Scheduled to be put into service in March 2017, the system is the most compact and effective in the world, and simultaneously decontaminates personnel, vehicles, and equipment, while using an eco-friendly decontaminant and recovering the contaminated water.

“Exercise TOXIC TRIP 2016 enabled us to perfect our system and the operating procedures,” said Captain Christian Doucet, the system’s project director. “A week after we arrived, we were able to validate our decontamination system. It’s the best in the world.”

The mission for the Canadian team this year was to improve the techniques, tactics and procedures for decontaminating non-ambulatory personnel in order to enhance the system’s interoperability and reduce the number of medical operators. They got results: the decontamination line for non-ambulatory personnel will require 58 fewer operators than expected. And next year, the team’s mission will be accomplished when Canada introduces a compact, functional system that is fully compatible with those of the other NATO countries.

For the first time in the history of the exercise, CAF members also worked with members of the Turkish military to decontaminate a patient. They taught the Turks how to carry out certain medical protocols. This collaboration improved both decontamination protocols and command-and-control coordination between countries.

The purpose of this annual NATO exercise is to improve interoperability in CBRN defence during air defence operations. Exercise scenarios were based on real-life situations, such as transporting a patient with Ebola virus, biocontainment and decontamination, were used to build participants’ knowledge and skills in chemical and radiological defence.

For the second year in a row, the CAF used Radiation Portal Monitoring Systems, a portable solution for detecting radiation-emitting contaminants on personnel. That capability is especially useful when treating large numbers of victims.

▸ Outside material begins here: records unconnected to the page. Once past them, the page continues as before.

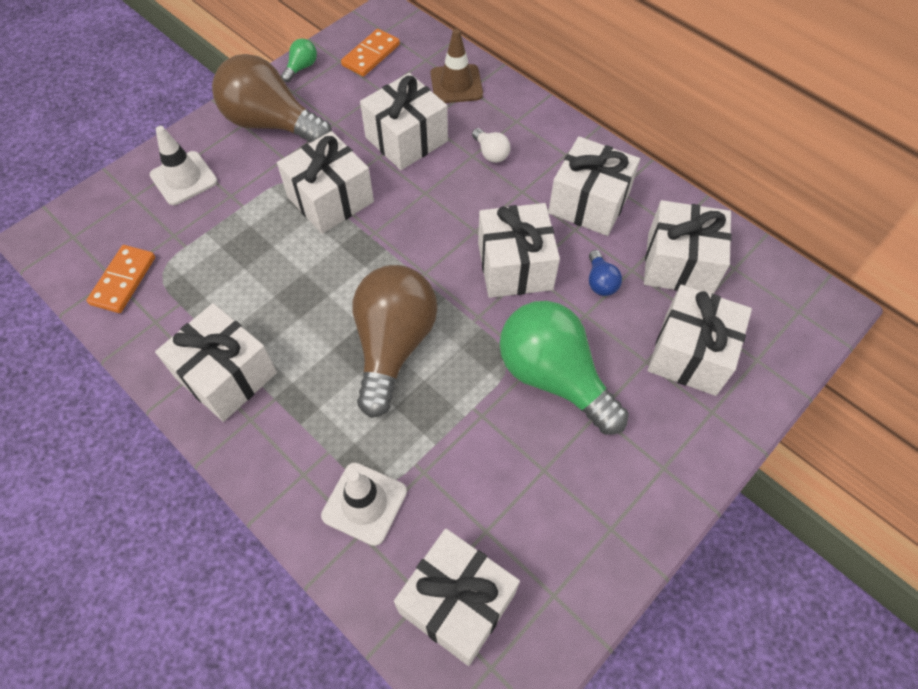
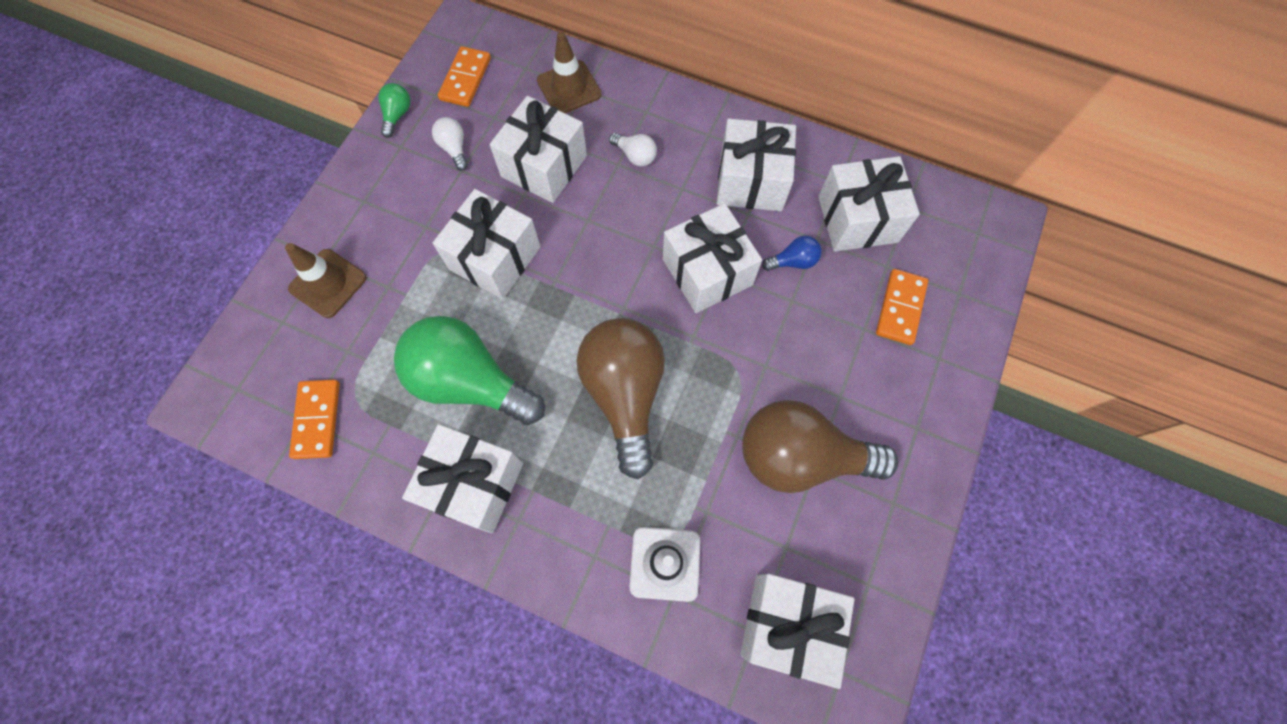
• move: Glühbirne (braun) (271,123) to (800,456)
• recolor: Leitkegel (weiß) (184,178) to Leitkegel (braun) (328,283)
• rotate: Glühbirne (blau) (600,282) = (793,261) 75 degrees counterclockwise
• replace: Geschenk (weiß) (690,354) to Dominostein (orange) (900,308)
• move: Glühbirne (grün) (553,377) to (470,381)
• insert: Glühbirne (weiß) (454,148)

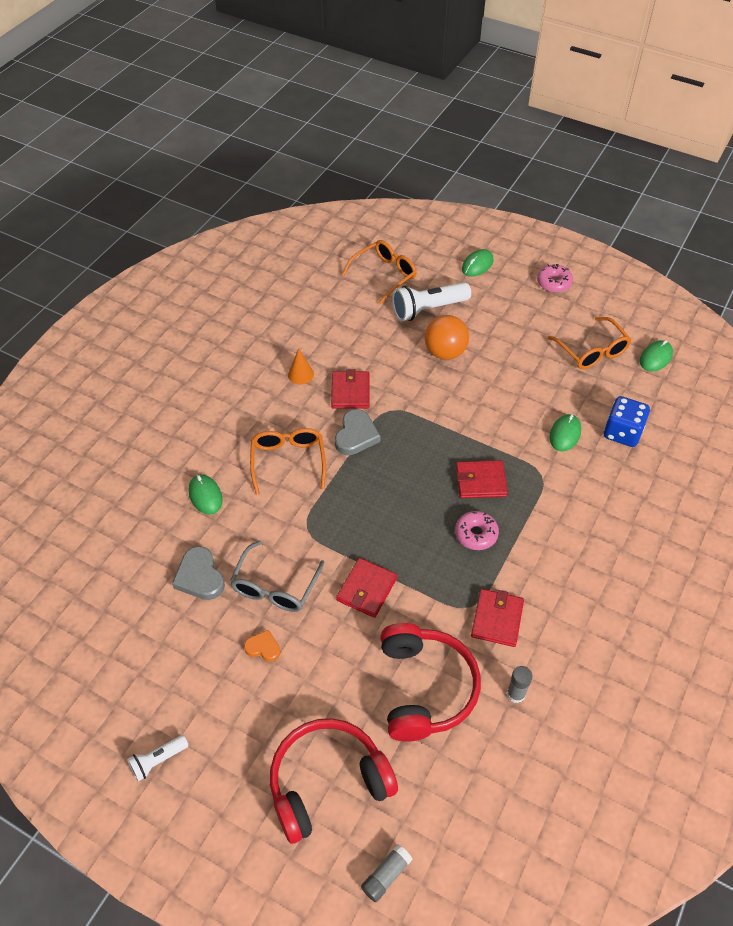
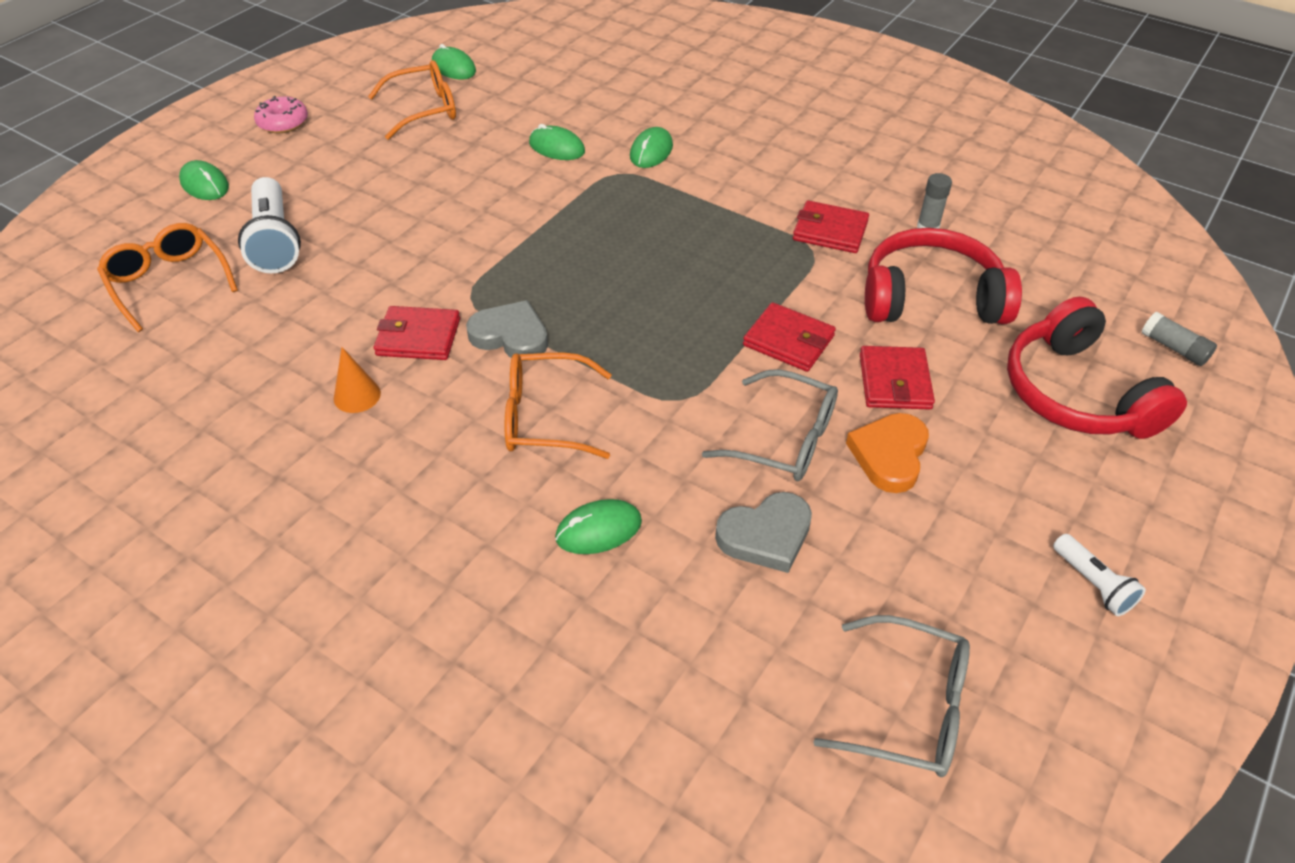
• delete: Ball (orange) (445,352)
• delete: Spielwürfel (blau) (622,433)
• move: Geldbörse (rot) (481,481) to (894,381)
• delete: Donut (rosa) (476,534)
• resize: Herz (orange) (263,647) = (889,455) x1.67
• insert: Computermaus (grün) (651,151)
• insert: Brille (grau) (907,707)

The multinational CBRN exercise took place earlier this fall in Antalya, Turkey, and involved 385 participants from 11 NATO countries (Belgium, Canada, Germany, France, the United Kingdom, Italy, the Netherlands, Norway, Poland, Turkey and Slovenia), four NATO partner nations (Austria, the former Yugoslav Republic of Macedonia, Sweden and New Zealand), and one NATO organization (the Joint CBRN Defence Centre of Excellence). The Canadian team was made up of 13 specialists from the Directorate of Chemical, Biological, Radiological and Nuclear Defence, 427 Squadron, 1 Canadian Air Division, 23 CF Health Services Centre, 2 Wing-Air Expeditionary Wing Bagotville, and 5 Field Ambulance.